───── DATA FOR ANALYSIS
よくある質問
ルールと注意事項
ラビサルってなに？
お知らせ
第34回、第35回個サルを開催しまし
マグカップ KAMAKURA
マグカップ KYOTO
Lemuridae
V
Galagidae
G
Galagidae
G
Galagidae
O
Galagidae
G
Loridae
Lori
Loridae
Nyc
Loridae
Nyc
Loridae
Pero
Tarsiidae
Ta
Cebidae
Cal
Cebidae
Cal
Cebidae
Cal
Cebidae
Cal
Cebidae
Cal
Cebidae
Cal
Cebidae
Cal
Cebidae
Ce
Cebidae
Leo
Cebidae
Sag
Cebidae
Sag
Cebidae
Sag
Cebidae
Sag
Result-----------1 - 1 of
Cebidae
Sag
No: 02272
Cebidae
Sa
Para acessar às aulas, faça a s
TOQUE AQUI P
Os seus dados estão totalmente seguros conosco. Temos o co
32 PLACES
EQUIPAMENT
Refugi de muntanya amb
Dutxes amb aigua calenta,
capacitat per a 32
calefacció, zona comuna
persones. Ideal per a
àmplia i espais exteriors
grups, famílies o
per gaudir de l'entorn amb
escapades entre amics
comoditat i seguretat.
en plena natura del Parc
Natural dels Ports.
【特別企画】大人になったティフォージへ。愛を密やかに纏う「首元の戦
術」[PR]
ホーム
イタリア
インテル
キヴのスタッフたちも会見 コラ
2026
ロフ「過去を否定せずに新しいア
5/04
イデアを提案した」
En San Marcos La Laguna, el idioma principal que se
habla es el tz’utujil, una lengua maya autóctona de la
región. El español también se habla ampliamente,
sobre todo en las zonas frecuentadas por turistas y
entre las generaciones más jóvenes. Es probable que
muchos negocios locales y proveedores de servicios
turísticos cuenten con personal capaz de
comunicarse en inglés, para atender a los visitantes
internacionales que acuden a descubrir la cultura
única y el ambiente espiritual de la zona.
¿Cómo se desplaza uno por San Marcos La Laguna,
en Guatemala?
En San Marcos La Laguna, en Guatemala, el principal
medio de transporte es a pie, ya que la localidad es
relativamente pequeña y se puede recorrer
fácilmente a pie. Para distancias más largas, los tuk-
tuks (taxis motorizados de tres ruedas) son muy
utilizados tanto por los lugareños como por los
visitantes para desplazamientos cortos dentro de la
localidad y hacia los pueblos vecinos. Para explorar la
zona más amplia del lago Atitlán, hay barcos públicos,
──────────
Please rewrite all the items above, swapping "Cebidae" for "Atelidae" wherever it occurs and keeping every other part as it is.

よくある質問
ルールと注意事項
ラビサルってなに？
お知らせ
第34回、第35回個サルを開催しまし
マグカップ KAMAKURA
マグカップ KYOTO
Lemuridae
V
Galagidae
G
Galagidae
G
Galagidae
O
Galagidae
G
Loridae
Lori
Loridae
Nyc
Loridae
Nyc
Loridae
Pero
Tarsiidae
Ta
Atelidae
Cal
Atelidae
Cal
Atelidae
Cal
Atelidae
Cal
Atelidae
Cal
Atelidae
Cal
Atelidae
Cal
Atelidae
Ce
Atelidae
Leo
Atelidae
Sag
Atelidae
Sag
Atelidae
Sag
Atelidae
Sag
Result-----------1 - 1 of
Atelidae
Sag
No: 02272
Atelidae
Sa
Para acessar às aulas, faça a s
TOQUE AQUI P
Os seus dados estão totalmente seguros conosco. Temos o co
32 PLACES
EQUIPAMENT
Refugi de muntanya amb
Dutxes amb aigua calenta,
capacitat per a 32
calefacció, zona comuna
persones. Ideal per a
àmplia i espais exteriors
grups, famílies o
per gaudir de l'entorn amb
escapades entre amics
comoditat i seguretat.
en plena natura del Parc
Natural dels Ports.
【特別企画】大人になったティフォージへ。愛を密やかに纏う「首元の戦
術」[PR]
ホーム
イタリア
インテル
キヴのスタッフたちも会見 コラ
2026
ロフ「過去を否定せずに新しいア
5/04
イデアを提案した」
En San Marcos La Laguna, el idioma principal que se
habla es el tz’utujil, una lengua maya autóctona de la
región. El español también se habla ampliamente,
sobre todo en las zonas frecuentadas por turistas y
entre las generaciones más jóvenes. Es probable que
muchos negocios locales y proveedores de servicios
turísticos cuenten con personal capaz de
comunicarse en inglés, para atender a los visitantes
internacionales que acuden a descubrir la cultura
única y el ambiente espiritual de la zona.
¿Cómo se desplaza uno por San Marcos La Laguna,
en Guatemala?
En San Marcos La Laguna, en Guatemala, el principal
medio de transporte es a pie, ya que la localidad es
relativamente pequeña y se puede recorrer
fácilmente a pie. Para distancias más largas, los tuk-
tuks (taxis motorizados de tres ruedas) son muy
utilizados tanto por los lugareños como por los
visitantes para desplazamientos cortos dentro de la
localidad y hacia los pueblos vecinos. Para explorar la
zona más amplia del lago Atitlán, hay barcos públicos,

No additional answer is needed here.